Saved entries
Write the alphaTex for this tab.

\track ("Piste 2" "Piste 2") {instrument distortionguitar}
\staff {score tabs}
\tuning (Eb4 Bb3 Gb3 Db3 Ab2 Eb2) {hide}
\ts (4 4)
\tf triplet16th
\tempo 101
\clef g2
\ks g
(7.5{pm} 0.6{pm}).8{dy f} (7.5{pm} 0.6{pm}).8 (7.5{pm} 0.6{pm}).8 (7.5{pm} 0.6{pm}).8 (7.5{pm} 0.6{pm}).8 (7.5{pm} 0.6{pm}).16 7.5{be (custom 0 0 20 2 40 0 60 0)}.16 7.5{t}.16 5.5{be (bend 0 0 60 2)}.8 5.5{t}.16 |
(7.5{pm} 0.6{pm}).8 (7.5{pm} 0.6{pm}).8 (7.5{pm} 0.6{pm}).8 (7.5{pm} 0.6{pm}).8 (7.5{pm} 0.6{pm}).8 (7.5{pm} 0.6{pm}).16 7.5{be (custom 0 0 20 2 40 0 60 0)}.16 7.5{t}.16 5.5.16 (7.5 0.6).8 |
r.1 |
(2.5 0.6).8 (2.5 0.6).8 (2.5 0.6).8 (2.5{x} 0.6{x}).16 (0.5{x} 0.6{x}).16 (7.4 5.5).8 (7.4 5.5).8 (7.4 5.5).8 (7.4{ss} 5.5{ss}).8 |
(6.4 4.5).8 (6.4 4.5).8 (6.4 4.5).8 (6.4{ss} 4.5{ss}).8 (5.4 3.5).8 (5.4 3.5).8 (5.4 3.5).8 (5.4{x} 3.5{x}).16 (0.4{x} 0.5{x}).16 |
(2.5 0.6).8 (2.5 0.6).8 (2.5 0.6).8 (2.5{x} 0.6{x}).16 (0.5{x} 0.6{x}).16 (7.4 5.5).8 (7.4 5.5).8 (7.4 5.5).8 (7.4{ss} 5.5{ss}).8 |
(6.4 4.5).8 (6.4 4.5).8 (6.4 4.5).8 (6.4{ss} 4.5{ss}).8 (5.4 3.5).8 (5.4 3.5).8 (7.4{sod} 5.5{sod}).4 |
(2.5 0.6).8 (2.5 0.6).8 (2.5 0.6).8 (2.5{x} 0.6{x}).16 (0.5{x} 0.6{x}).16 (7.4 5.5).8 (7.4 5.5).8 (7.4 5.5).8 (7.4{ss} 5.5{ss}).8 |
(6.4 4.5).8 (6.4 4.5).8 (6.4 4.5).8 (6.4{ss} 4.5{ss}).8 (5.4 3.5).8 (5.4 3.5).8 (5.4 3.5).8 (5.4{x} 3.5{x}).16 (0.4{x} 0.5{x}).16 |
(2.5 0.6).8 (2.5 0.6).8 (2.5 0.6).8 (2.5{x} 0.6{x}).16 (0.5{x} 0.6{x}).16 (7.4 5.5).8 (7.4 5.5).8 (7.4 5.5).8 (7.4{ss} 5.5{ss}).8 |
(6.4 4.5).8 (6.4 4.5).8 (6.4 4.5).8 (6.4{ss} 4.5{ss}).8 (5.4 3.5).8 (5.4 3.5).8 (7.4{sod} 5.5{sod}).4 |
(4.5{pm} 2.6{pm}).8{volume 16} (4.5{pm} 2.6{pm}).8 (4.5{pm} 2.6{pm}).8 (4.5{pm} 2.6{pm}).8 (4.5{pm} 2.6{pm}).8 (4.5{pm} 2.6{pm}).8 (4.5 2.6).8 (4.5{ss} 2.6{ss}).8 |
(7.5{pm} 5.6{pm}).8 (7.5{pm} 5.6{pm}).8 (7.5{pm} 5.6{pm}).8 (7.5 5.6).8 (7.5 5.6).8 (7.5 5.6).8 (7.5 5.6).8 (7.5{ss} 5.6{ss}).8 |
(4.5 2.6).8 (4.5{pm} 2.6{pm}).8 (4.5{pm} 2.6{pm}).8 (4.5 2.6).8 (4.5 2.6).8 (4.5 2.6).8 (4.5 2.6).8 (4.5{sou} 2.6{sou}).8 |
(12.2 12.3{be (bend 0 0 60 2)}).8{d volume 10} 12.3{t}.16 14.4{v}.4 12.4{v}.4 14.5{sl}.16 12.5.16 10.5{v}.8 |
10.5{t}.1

## DIRECTIONS FOR THIS TASK
Tally the lines in the listing that contain the string "volume", matching case exactly. Reply with the number alone.

## RESULT BELOW
2